What to do -> Count the lines in the data below where the string "nose" occurs, please, and give the number alone.

Data extracted from a collection
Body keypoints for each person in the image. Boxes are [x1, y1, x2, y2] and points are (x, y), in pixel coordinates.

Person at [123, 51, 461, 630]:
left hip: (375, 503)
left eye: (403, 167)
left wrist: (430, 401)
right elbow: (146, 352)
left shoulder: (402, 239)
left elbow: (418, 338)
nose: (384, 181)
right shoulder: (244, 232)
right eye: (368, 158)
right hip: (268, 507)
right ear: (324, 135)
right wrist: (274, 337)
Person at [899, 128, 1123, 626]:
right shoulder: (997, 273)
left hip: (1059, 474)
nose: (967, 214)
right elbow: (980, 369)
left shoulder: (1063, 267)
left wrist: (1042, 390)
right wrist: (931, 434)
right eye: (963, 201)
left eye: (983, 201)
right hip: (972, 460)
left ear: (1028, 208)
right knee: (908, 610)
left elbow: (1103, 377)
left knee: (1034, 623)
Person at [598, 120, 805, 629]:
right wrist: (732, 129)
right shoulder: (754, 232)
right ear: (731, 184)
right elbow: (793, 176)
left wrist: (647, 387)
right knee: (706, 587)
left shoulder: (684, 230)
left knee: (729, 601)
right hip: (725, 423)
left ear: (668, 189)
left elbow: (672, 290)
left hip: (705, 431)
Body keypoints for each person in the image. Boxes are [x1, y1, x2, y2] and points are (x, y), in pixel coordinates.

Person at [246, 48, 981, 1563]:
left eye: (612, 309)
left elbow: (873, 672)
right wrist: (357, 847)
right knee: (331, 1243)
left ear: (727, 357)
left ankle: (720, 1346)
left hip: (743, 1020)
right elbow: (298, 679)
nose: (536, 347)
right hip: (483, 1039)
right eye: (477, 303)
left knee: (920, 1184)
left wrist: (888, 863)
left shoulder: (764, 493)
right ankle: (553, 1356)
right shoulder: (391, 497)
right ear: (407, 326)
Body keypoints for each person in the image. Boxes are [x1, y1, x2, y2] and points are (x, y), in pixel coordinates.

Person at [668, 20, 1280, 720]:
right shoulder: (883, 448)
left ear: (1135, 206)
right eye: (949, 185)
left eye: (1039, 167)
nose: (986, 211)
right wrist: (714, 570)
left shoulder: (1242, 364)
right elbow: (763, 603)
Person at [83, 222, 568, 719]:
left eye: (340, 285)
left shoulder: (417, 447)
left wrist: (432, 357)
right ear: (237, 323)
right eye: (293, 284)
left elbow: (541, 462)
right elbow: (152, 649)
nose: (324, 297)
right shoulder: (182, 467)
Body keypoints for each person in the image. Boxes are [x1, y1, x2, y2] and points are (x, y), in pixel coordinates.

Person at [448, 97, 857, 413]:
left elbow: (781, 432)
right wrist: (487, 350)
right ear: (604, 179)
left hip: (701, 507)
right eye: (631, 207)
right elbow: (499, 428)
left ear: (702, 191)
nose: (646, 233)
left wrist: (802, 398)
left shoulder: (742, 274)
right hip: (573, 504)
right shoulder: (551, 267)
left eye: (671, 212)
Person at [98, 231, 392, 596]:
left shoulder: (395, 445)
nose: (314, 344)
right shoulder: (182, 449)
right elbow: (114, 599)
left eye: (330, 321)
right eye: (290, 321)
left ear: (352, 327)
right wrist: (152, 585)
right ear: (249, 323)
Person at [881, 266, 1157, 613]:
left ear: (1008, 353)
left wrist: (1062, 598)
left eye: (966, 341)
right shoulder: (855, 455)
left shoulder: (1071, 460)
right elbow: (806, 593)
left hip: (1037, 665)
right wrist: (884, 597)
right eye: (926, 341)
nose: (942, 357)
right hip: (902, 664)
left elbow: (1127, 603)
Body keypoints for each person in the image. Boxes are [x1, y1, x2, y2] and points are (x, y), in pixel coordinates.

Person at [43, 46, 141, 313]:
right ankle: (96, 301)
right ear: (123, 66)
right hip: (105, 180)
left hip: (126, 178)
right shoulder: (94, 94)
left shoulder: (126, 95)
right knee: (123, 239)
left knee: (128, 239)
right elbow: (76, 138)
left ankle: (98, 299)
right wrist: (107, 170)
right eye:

Exercise output -> 8